NOLA Public Schools Announce Abrupt Pivot To Online-Only Learning
New Orleans public school students will spend most of January learning online.
Citing the city’s “concerning” spike in cases, the district announced Monday that schools have until Thursday to move from in-person to remote instruction.
“Citywide data over the past few days has shown a dramatic uptick in positivity rates, and so, based upon the advice of our health advisors, we felt we had to make the very unfortunate but necessary decision to return to distance learning to keep our students, staff, teachers and community safe,” Superintendent Henderson Lewis Jr. said in a press release.
The decision extends to all PreK through 12th-grade classes. The district plans to revisit its decision no earlier than Jan. 21, at which point they could choose to continue remote learning or begin returning students to the classroom.
Schools have until Thursday to move operations online, “to give parents, guardians, and families some time to adjust their schedules.”

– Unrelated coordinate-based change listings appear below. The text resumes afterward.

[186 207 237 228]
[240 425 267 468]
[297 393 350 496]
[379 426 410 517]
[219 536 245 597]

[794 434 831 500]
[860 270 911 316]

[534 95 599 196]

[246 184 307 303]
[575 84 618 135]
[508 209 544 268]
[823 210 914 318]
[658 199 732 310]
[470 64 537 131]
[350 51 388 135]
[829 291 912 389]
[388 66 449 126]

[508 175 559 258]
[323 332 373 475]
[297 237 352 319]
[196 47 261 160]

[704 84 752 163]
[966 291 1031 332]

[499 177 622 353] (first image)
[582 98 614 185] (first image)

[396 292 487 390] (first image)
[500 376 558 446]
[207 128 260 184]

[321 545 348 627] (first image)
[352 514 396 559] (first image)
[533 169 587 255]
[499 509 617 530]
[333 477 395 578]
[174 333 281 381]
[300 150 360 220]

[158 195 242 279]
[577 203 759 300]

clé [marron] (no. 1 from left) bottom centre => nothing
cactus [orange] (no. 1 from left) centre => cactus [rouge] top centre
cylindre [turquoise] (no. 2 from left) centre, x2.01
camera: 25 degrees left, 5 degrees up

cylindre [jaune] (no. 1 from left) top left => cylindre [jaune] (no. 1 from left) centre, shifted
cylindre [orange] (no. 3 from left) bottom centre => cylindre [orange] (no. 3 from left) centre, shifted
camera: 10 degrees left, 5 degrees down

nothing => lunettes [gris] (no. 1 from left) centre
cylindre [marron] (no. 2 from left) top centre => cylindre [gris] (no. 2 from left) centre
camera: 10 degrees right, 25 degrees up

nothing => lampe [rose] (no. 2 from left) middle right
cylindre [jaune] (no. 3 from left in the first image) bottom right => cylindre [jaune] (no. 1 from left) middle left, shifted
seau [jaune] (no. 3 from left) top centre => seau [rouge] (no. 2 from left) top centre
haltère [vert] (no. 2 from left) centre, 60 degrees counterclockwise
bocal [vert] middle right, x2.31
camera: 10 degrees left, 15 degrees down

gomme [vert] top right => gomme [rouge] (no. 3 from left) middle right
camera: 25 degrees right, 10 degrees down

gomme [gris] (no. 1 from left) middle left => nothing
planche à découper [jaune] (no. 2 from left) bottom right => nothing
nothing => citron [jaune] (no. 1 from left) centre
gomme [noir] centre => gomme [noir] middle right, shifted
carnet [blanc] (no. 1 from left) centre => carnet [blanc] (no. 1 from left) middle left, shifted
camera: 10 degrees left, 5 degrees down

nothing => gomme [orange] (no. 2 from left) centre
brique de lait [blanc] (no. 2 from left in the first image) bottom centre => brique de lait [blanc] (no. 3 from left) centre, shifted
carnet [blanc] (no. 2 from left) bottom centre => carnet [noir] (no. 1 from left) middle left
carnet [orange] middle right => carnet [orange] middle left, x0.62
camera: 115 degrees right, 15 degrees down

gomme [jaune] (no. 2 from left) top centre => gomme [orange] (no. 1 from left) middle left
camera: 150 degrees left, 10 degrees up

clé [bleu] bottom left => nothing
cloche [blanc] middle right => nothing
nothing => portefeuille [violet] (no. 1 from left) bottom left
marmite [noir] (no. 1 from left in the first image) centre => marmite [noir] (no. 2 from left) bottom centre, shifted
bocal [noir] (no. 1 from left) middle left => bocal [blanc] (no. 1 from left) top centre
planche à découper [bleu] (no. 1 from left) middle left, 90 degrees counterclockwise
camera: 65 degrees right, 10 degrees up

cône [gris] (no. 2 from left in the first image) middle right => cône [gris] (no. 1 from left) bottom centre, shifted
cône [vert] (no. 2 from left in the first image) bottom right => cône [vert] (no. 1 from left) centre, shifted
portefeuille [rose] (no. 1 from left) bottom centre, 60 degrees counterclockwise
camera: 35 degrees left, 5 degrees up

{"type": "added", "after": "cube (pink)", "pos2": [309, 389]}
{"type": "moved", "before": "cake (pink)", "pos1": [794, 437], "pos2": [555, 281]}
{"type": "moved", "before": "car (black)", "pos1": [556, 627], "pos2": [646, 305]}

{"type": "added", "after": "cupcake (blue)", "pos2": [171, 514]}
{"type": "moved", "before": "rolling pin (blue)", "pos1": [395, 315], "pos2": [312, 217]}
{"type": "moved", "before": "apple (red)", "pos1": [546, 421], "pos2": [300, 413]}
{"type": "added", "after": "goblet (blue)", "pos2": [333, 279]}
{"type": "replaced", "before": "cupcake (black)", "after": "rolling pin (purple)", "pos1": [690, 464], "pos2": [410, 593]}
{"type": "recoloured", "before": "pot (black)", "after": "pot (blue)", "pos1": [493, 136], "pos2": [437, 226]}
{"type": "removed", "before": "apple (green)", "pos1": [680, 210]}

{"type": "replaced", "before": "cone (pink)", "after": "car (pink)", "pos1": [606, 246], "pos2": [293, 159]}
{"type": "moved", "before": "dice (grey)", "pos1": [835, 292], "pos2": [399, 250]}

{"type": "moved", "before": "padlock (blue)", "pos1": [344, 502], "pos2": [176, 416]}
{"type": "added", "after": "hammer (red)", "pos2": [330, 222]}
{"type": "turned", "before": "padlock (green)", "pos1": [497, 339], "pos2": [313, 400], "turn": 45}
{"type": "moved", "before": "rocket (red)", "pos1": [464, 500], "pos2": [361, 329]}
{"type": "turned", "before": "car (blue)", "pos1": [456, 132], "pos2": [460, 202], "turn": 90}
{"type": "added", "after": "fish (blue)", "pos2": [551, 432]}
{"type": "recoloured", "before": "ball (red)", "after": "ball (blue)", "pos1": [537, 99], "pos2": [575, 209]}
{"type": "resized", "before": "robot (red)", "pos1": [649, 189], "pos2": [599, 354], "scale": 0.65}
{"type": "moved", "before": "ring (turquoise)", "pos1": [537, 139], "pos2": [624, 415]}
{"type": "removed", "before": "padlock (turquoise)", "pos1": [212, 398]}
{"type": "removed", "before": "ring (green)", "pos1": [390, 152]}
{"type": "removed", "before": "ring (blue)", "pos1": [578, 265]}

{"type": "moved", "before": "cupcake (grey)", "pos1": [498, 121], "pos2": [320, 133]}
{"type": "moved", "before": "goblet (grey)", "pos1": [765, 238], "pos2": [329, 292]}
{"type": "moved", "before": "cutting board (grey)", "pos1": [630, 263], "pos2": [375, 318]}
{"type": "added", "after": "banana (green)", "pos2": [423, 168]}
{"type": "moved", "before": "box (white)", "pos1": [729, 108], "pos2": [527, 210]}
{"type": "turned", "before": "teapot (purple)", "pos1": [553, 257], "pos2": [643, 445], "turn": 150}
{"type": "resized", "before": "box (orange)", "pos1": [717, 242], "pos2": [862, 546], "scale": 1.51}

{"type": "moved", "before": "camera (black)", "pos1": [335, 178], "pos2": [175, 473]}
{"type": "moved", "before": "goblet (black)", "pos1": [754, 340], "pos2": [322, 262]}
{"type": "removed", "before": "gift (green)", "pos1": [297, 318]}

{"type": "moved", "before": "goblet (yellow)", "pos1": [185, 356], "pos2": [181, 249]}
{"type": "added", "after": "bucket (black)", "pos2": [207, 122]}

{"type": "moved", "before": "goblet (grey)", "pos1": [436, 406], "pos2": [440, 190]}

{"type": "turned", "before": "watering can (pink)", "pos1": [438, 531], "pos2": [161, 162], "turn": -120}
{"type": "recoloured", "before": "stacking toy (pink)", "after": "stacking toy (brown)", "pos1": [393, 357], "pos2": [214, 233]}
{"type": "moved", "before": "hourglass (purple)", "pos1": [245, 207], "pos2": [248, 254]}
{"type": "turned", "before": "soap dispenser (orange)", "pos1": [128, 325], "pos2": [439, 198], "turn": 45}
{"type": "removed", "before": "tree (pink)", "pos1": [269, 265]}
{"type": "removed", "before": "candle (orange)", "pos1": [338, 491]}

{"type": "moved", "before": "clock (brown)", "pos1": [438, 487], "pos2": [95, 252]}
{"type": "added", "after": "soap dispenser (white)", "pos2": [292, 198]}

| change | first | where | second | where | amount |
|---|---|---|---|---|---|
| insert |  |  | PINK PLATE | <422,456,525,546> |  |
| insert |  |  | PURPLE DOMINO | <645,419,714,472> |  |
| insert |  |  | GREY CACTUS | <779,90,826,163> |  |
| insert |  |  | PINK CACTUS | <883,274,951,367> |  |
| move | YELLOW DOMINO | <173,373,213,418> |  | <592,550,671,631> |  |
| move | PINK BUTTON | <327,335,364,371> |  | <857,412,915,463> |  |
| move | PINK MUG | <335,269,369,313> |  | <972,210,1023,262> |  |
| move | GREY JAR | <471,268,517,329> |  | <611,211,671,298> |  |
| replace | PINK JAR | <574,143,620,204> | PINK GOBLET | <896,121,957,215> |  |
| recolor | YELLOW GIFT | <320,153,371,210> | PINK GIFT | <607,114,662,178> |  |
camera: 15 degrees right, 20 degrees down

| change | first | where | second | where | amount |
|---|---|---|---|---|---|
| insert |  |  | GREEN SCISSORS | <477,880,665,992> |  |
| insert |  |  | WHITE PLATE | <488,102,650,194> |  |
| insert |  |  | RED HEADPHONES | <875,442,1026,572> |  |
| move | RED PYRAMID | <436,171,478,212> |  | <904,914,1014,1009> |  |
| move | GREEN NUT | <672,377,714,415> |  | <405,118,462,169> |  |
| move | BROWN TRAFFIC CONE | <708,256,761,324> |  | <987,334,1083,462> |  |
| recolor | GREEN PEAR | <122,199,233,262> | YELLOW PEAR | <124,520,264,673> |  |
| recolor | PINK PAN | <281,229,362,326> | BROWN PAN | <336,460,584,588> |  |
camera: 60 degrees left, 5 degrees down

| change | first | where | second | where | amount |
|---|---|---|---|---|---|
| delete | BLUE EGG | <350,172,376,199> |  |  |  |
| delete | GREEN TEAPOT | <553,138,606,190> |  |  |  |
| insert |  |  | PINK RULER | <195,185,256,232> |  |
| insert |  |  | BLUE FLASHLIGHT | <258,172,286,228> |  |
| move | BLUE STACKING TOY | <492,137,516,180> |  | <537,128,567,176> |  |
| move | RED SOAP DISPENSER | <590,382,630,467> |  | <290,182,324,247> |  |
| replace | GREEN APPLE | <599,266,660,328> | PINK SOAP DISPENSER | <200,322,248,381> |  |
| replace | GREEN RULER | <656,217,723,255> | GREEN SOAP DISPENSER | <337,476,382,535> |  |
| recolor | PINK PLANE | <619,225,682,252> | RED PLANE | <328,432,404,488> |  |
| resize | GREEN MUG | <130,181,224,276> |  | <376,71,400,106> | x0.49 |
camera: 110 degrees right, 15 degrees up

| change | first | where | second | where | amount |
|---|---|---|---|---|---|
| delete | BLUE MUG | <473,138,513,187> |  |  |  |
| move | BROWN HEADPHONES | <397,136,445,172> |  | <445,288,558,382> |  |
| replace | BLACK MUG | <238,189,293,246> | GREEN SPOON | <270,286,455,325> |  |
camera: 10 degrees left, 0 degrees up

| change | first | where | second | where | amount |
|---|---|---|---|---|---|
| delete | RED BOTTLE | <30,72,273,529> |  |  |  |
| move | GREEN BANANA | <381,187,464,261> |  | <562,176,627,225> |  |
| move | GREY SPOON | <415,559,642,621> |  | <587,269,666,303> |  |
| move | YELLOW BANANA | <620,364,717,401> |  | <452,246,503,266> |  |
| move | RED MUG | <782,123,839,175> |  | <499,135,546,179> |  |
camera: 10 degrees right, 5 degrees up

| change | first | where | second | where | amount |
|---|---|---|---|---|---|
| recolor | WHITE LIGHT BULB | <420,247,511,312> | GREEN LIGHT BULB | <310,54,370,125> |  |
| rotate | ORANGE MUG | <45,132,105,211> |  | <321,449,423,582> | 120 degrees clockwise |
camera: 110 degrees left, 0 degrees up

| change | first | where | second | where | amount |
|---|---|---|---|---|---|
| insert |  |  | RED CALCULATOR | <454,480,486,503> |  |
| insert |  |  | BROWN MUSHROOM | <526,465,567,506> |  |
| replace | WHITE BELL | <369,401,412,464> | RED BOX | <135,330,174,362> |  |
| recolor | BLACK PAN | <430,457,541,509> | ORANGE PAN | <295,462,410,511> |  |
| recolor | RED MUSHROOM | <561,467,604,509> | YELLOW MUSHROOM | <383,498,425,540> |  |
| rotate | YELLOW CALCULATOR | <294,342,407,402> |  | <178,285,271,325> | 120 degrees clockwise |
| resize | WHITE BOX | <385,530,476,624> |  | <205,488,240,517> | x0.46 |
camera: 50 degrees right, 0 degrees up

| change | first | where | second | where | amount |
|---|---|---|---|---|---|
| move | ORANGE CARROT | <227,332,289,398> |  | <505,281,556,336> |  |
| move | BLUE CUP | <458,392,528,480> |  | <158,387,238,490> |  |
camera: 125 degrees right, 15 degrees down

“We recognize this will be extremely difficult for our families and hope that everyone takes the necessary precautions to reverse the spread of this terrible virus,” Lewis said.
The city’s weekly positive test rate is currently 5.5 percent, with an average of 215 new COVID-19 cases reported daily. Nearly 69 percent of hospital beds are in use, 4 percent of which are occupied by COVID-19 patients. All three health metrics provide evidence of community spread.
While many school systems failed to reopen this fall or flip-flopped between face-to-face and remote instruction, New Orleans public schools have held classes largely in-person. About 60 percent of the district’s 45,000 students have been back in the classroom, at least part-time, since mid-October.
For months, the district managed to ride out smaller spikes without reinstating restrictions. But the number of cases reported among public school teachers and students jumped after the Thanksgiving holiday and has been elevated ever since.
School and medical officials believe school-based transmission is rare, though data supporting these claims hasn’t been shared publicly. Even if schools aren’t leading drivers of community spread, researchers believe the higher the rate of transmission, the more difficult it is for schools to insulate themselves from outside volatility.
“There is simply a point at which it just won’t be safe because of what will be coming into the schools,” New Orleans Health Director Dr. Jennifer Avegno said in early December.
As of Dec. 30, the district was still planing for an in-person spring semester without new restrictions. But individual teachers and the local union, United Teachers of New Orleans (UTNO), pushed back.
UTNO President Wanda Richard published an open letter asking the district and school board to allow schools to decide whether or not to welcome students back from winter break in-person or virtually.
Richard also requested that all school employees be allowed to work from home. While some schools have offered accommodations for teachers who are uncomfortable teaching in-person, many require teachers to work onsite.
Following Monday’s announcement, UTNO published a statement supporting the district’s decision to move to virtual instruction.
“Online schooling is not the ideal option for students or teachers, and we all long for the day when in-person education can resume safely, but unfortunately the latest COVID-19 surge makes this impossible,” Richard said in the statement.
Prior to the district’s announcement, several schools had already made the decision to begin the semester online, citing the threat of another post-holiday spike.
Bricolage Academy CEO Troave’ Profice told The Lens students and teachers would not be returning to the classroom this week due to staff and student exposures to COVID-19 and potential staffing shortages. Sophie B. Wright High School was also planning for a virtual start prior to the district’s decision.
For months, school officials assured families that if deemed necessary, a return to virtual operations would likely be targeted and gradual.
COO Tiffany Delcour told school board members last month that the district would institute heightened restrictions before closing schools entirely. Delcour listed several steps, including eliminating spectators at sporting events, restricting extracurriculars, and reducing the number of students attending classes in-person.
While the district ultimately decided on a sharp pivot, in stark contrast to the plan outlined by Delcour, there are a few caveats.
Schools are permitted to “accommodate instruction for special populations,” according to the district. That means specific groups of students may continue learning in-person under reduced class sizes.
In-person instruction is also still allowed for students in PreK through the fifth grade, as long as they learn in static groups with no more than 15 individuals. It’s up to individual schools whether they’ll keep some students on campus or teach all classes virtually. School buildings will also remain open to provide support services and distribute meals.